### Problem
Each entry must appear again exactly as it does in the source.

======

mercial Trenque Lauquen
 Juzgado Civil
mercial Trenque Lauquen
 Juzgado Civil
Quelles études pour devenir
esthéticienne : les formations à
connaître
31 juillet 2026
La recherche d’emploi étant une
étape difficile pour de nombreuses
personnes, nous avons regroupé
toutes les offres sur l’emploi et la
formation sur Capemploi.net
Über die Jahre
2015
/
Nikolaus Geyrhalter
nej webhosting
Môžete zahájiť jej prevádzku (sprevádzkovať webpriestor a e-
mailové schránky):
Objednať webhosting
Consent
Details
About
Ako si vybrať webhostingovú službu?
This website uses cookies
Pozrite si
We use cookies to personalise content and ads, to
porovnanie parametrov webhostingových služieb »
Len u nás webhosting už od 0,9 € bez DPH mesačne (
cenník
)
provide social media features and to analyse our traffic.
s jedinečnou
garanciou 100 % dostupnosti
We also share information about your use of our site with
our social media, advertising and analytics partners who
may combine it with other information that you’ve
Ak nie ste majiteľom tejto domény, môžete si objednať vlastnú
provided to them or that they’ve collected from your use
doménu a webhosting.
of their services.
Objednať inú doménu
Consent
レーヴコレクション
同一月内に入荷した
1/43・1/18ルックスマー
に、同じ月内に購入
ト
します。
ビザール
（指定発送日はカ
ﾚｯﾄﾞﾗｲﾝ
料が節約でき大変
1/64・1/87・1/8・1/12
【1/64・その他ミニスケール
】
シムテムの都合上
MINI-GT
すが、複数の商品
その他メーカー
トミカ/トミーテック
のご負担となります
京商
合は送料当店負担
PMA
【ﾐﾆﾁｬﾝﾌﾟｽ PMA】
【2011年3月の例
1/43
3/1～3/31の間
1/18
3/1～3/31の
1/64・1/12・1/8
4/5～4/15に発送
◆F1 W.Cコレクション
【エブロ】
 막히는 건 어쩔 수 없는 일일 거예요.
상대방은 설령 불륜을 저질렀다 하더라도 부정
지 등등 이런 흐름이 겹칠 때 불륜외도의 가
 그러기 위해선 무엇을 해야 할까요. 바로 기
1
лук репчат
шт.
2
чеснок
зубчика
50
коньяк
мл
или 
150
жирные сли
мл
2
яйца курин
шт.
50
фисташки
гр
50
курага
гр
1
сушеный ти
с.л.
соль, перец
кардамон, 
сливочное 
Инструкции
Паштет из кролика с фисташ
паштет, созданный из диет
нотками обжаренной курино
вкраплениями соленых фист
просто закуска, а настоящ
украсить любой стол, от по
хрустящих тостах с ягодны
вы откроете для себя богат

======

### Solution to the exercise
mercial Trenque Lauquen
 Juzgado Civil
mercial Trenque Lauquen
 Juzgado Civil
Quelles études pour devenir
esthéticienne : les formations à
connaître
31 juillet 2026
La recherche d’emploi étant une
étape difficile pour de nombreuses
personnes, nous avons regroupé
toutes les offres sur l’emploi et la
formation sur Capemploi.net
Über die Jahre
2015
/
Nikolaus Geyrhalter
nej webhosting
Môžete zahájiť jej prevádzku (sprevádzkovať webpriestor a e-
mailové schránky):
Objednať webhosting
Consent
Details
About
Ako si vybrať webhostingovú službu?
This website uses cookies
Pozrite si
We use cookies to personalise content and ads, to
porovnanie parametrov webhostingových služieb »
Len u nás webhosting už od 0,9 € bez DPH mesačne (
cenník
)
provide social media features and to analyse our traffic.
s jedinečnou
garanciou 100 % dostupnosti
We also share information about your use of our site with
our social media, advertising and analytics partners who
may combine it with other information that you’ve
Ak nie ste majiteľom tejto domény, môžete si objednať vlastnú
provided to them or that they’ve collected from your use
doménu a webhosting.
of their services.
Objednať inú doménu
Consent
レーヴコレクション
同一月内に入荷した
1/43・1/18ルックスマー
に、同じ月内に購入
ト
します。
ビザール
（指定発送日はカ
ﾚｯﾄﾞﾗｲﾝ
料が節約でき大変
1/64・1/87・1/8・1/12
【1/64・その他ミニスケール
】
シムテムの都合上
MINI-GT
すが、複数の商品
その他メーカー
トミカ/トミーテック
のご負担となります
京商
合は送料当店負担
PMA
【ﾐﾆﾁｬﾝﾌﾟｽ PMA】
【2011年3月の例
1/43
3/1～3/31の間
1/18
3/1～3/31の
1/64・1/12・1/8
4/5～4/15に発送
◆F1 W.Cコレクション
【エブロ】
 막히는 건 어쩔 수 없는 일일 거예요.
상대방은 설령 불륜을 저질렀다 하더라도 부정
지 등등 이런 흐름이 겹칠 때 불륜외도의 가
 그러기 위해선 무엇을 해야 할까요. 바로 기
1
лук репчат
шт.
2
чеснок
зубчика
50
коньяк
мл
или 
150
жирные сли
мл
2
яйца курин
шт.
50
фисташки
гр
50
курага
гр
1
сушеный ти
с.л.
соль, перец
кардамон, 
сливочное 
Инструкции
Паштет из кролика с фисташ
паштет, созданный из диет
нотками обжаренной курино
вкраплениями соленых фист
просто закуска, а настоящ
украсить любой стол, от по
хрустящих тостах с ягодны
вы откроете для себя богат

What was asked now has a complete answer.